Sunday, February 26th, 2006

2.5 Million tags!

LibraryThing just hit 1.8 million books and 2.5 million tags. Since we’re going to hit 2 million books soon, I’ll talk about the tags today.

As the tags accumulate, they are also generating a lot more value. Tags are mostly useful personally and statistically. Tags are often played up baselessly—as if a few scattered and general tags are of any use to anyone. For statistical purposes you need a LOT of tags, so frequency patterns can emerge and anomalous entries fade into the background. And tags are primarily interesting in concert, not by themselves. Because tags are non-heirarchical and often short, they lack the “context” of something like the Library of Congress subject headings. Other tags can provide that context.

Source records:
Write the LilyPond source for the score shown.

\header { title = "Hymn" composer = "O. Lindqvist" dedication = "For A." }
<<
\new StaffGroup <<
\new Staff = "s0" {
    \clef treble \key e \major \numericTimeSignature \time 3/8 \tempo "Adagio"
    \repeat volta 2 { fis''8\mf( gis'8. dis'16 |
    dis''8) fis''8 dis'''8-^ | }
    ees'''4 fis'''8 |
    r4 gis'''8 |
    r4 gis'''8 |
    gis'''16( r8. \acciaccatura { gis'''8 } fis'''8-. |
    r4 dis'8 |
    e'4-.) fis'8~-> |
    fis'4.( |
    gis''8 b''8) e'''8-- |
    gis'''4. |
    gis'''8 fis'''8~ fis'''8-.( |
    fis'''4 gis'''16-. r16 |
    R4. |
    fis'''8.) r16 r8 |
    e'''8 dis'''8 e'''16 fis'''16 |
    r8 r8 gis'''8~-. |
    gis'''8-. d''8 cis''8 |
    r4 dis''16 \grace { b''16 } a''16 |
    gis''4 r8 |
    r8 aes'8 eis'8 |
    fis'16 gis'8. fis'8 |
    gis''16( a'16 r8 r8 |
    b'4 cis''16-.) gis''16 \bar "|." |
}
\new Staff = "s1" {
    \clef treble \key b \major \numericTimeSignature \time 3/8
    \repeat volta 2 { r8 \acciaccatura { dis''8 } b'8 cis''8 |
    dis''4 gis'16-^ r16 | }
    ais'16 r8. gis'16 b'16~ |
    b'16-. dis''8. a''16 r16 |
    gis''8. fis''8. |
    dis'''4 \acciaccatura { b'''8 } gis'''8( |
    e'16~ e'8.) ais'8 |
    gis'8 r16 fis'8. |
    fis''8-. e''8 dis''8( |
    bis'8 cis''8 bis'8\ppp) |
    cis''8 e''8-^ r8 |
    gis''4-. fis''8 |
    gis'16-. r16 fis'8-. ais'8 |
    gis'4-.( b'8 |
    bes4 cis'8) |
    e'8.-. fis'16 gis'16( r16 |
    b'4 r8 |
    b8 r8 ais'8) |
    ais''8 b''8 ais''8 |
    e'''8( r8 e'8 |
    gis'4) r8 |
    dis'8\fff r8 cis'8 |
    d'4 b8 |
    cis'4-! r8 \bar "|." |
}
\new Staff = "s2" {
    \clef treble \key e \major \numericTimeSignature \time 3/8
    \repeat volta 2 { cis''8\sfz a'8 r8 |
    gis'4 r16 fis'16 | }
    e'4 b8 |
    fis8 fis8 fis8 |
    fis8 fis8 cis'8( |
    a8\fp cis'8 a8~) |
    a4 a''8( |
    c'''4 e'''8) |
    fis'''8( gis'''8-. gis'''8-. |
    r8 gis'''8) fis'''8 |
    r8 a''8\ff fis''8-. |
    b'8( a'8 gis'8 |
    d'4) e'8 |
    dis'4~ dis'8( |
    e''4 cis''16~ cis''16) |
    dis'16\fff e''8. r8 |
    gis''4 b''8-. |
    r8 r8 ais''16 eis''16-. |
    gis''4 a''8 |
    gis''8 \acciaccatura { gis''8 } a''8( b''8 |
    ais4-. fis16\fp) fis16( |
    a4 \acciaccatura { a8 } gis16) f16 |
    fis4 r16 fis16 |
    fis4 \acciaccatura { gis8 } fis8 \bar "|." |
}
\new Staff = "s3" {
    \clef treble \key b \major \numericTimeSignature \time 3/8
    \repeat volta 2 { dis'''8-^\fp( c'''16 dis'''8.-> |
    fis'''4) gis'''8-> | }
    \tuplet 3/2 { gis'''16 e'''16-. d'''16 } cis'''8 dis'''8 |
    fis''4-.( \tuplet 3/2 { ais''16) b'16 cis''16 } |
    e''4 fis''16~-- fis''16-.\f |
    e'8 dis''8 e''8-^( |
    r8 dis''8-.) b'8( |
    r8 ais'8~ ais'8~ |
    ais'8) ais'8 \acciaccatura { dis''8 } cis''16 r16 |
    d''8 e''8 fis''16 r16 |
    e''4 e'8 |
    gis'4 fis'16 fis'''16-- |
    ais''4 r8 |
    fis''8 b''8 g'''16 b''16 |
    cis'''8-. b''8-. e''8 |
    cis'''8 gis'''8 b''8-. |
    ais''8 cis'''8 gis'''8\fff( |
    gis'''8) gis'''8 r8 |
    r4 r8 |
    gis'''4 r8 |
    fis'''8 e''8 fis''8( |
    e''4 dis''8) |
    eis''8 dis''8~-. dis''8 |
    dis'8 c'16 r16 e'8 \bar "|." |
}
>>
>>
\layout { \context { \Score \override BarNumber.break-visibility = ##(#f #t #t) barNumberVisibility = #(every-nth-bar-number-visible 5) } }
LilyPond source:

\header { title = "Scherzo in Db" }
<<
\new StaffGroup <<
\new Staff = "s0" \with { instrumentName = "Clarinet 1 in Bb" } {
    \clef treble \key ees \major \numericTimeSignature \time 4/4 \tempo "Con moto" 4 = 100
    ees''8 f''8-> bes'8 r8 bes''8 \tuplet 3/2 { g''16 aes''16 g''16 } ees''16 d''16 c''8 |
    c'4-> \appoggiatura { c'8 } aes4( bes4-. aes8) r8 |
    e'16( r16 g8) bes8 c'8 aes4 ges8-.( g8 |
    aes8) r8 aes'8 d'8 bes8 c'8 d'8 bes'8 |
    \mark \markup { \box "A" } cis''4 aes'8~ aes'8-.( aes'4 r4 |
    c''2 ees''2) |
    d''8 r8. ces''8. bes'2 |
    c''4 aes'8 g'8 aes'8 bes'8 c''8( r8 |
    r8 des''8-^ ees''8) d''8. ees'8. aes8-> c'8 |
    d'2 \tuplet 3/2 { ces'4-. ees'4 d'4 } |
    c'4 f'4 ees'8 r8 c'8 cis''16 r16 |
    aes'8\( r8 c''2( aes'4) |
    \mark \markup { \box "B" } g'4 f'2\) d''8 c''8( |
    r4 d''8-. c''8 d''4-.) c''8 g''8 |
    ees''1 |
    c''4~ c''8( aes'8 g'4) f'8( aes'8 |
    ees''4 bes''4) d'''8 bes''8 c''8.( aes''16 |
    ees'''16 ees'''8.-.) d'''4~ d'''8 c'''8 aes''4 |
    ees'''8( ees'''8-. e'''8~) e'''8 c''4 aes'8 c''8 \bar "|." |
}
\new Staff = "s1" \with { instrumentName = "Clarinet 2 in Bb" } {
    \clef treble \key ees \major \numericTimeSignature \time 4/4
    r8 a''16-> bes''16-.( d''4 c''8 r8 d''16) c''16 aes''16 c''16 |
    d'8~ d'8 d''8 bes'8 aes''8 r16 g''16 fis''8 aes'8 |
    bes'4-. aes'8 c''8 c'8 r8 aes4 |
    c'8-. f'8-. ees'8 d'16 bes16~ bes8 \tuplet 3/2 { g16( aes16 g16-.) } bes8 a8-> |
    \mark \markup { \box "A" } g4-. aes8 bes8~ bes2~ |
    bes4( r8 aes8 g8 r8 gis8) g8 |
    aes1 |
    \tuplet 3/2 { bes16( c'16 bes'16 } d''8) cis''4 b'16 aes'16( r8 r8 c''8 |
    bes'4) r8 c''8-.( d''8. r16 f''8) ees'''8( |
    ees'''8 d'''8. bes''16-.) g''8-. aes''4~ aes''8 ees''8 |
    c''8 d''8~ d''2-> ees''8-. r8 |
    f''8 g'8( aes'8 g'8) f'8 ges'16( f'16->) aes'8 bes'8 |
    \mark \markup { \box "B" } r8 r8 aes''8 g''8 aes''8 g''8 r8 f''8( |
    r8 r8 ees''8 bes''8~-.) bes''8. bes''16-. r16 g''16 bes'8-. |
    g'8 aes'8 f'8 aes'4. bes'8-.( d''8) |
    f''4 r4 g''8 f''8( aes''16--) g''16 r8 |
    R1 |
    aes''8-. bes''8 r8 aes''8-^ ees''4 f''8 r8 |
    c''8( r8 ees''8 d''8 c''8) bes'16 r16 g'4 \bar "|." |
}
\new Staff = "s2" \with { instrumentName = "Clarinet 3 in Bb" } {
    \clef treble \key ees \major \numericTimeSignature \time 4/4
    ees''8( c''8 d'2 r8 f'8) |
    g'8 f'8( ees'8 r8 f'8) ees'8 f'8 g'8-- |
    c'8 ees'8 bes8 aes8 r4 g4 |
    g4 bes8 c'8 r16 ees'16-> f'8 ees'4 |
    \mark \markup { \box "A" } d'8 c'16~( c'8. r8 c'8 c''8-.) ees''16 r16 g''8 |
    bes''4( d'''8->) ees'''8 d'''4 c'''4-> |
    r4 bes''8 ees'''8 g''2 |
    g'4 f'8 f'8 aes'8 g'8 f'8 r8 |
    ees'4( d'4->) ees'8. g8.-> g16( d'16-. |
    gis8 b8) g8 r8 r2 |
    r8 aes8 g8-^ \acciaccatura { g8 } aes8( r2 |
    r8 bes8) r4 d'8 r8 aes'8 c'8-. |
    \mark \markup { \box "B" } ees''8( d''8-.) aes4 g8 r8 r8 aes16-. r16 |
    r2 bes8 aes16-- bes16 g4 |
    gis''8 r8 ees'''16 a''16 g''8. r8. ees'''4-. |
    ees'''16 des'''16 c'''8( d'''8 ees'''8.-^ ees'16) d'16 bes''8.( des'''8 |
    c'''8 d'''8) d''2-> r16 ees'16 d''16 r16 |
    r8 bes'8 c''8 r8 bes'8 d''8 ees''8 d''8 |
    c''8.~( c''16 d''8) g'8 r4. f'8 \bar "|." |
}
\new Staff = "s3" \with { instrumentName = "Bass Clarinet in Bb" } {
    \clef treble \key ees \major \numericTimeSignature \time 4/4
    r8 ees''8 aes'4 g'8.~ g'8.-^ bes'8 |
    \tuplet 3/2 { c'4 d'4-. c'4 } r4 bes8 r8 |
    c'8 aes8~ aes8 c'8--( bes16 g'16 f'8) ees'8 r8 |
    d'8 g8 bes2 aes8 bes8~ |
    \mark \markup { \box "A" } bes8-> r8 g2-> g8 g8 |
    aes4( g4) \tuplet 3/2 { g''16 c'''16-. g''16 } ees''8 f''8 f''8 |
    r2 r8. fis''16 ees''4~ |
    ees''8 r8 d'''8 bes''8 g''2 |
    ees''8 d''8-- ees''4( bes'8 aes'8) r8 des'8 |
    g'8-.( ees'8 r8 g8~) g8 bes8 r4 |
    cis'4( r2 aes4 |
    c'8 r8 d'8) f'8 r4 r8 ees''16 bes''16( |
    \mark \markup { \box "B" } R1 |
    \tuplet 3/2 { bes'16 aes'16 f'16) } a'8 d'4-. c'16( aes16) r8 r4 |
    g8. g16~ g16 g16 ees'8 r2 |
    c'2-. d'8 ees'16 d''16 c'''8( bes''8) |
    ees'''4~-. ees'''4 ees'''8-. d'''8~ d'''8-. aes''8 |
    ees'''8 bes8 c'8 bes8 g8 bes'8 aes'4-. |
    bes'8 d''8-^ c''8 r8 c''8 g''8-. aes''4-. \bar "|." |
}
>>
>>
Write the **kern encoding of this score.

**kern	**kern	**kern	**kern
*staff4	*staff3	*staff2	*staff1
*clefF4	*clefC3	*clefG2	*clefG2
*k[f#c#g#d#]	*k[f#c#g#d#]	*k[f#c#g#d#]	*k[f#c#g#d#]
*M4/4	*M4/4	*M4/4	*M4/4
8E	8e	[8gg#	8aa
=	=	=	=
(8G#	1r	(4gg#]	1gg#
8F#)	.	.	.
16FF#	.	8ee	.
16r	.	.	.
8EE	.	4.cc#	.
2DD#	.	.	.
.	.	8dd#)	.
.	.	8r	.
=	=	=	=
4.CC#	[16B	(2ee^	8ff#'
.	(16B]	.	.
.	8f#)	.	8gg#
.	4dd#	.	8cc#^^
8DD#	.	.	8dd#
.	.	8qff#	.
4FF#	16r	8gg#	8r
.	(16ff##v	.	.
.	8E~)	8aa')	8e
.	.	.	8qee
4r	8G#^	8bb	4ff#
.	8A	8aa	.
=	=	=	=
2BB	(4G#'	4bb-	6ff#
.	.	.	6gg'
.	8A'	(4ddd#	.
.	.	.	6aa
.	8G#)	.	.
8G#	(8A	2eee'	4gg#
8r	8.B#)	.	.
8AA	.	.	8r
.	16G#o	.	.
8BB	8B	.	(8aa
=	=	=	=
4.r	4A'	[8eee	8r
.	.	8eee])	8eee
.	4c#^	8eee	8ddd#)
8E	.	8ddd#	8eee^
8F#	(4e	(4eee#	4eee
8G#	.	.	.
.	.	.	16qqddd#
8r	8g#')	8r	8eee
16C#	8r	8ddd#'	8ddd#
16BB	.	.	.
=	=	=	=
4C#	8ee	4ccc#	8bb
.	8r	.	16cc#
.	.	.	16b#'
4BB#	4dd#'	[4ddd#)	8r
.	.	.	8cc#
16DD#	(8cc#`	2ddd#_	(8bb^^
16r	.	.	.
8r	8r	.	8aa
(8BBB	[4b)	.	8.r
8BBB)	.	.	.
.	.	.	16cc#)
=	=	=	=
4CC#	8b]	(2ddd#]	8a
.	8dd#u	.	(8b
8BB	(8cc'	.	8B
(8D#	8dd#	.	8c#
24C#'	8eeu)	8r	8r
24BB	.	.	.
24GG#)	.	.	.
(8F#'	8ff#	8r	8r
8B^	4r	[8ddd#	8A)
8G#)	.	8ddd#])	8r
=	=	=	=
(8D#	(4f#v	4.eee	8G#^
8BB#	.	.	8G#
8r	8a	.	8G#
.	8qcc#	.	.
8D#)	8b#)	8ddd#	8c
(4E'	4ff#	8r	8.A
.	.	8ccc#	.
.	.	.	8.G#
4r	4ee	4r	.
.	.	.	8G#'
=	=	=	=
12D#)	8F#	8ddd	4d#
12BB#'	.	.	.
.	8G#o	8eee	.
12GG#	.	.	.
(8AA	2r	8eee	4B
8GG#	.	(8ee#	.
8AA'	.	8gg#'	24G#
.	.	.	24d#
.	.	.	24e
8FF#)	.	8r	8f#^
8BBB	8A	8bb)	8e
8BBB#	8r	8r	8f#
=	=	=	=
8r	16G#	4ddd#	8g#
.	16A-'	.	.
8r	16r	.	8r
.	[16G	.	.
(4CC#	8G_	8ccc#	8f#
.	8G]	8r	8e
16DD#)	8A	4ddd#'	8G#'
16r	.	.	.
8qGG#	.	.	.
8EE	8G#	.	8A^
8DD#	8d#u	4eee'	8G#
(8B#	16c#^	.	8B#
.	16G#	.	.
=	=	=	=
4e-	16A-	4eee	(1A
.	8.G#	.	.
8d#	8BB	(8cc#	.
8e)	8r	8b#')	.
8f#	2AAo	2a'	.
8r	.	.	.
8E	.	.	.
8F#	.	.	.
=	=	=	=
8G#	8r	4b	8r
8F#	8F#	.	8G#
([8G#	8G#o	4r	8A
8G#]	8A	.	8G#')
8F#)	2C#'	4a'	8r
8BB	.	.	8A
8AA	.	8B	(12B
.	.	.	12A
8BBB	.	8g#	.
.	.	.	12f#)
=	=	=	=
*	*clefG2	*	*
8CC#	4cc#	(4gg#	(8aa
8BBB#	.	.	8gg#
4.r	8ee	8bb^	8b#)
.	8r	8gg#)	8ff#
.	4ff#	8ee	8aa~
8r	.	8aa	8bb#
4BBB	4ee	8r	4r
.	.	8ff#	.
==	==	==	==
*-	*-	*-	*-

** Problem details **
Please carry on the LibraryThing tags post from above, starting right after its last sentence about other tags providing context.

** Your response **
That’s why the “tag similarity” algorithm takes many tags into account, favoring recommendations that match on more than one. Take the messy example of a mid-level book, T. E. Lawrence’s Seven Pillars of Wisdom. What the heck is that? Its all over the map—literature, WWI, Middle East, Ottoman Empire, Arabia, history, autobiography, memoir, etc. The recommendations try hitting many of these tags at once—books like Fromkin’s A Peace to End All Peace (WWI, Middle East, history, Ottoman Empire, etc.) and Robert Grave’s Goodbye to All That (literature, memoir, WWI). It’s not perfect—Edward Said’s memoir!—but it’s a hell of a lot better than any single tag could produce.

And, most importantly, every book and tag makes the statistics better.

Lastly, I wonder how LibraryThing’s 2.5 million compares. I’m sure Flickr and Delicious have many times that number. But what else is out there? Amazon has encouraged product tagging for about three months, and they have thousands of times the traffic. I wonder how well that’s going?